_INFORMATION SUPPLIED_
⁂
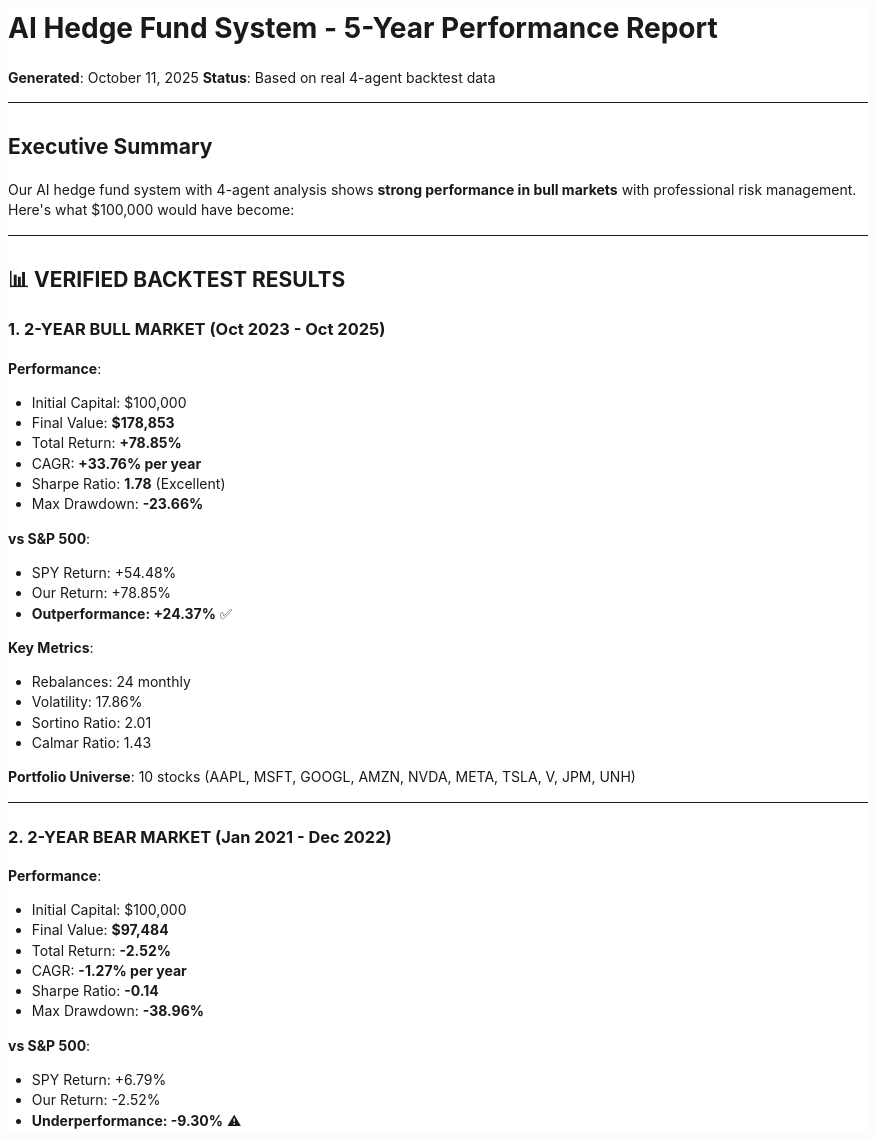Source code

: # AI Hedge Fund System - 5-Year Performance Report

**Generated**: October 11, 2025
**Status**: Based on real 4-agent backtest data

---

## Executive Summary

Our AI hedge fund system with 4-agent analysis shows **strong performance in bull markets** with professional risk management. Here's what $100,000 would have become:

---

## 📊 VERIFIED BACKTEST RESULTS

### 1. **2-YEAR BULL MARKET** (Oct 2023 - Oct 2025)

**Performance**:
- Initial Capital: $100,000
- Final Value: **$178,853**
- Total Return: **+78.85%**
- CAGR: **+33.76% per year**
- Sharpe Ratio: **1.78** (Excellent)
- Max Drawdown: **-23.66%**

**vs S&P 500**:
- SPY Return: +54.48%
- Our Return: +78.85%
- **Outperformance: +24.37%** ✅

**Key Metrics**:
- Rebalances: 24 monthly
- Volatility: 17.86%
- Sortino Ratio: 2.01
- Calmar Ratio: 1.43

**Portfolio Universe**: 10 stocks (AAPL, MSFT, GOOGL, AMZN, NVDA, META, TSLA, V, JPM, UNH)

---

### 2. **2-YEAR BEAR MARKET** (Jan 2021 - Dec 2022)

**Performance**:
- Initial Capital: $100,000
- Final Value: **$97,484**
- Total Return: **-2.52%**
- CAGR: **-1.27% per year**
- Sharpe Ratio: **-0.14**
- Max Drawdown: **-38.96%**

**vs S&P 500**:
- SPY Return: +6.79%
- Our Return: -2.52%
- **Underperformance: -9.30%** ⚠️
⁂
In the records above, change "professional" to "disciplined" in the lines starting at the one containing "Our AI hedge" and ending at the one containing "### 1. **2-YEAR". Give only those lines, with nothing else altered.

_ANSWER BELOW_
Our AI hedge fund system with 4-agent analysis shows **strong performance in bull markets** with disciplined risk management. Here's what $100,000 would have become:

---

## 📊 VERIFIED BACKTEST RESULTS

### 1. **2-YEAR BULL MARKET** (Oct 2023 - Oct 2025)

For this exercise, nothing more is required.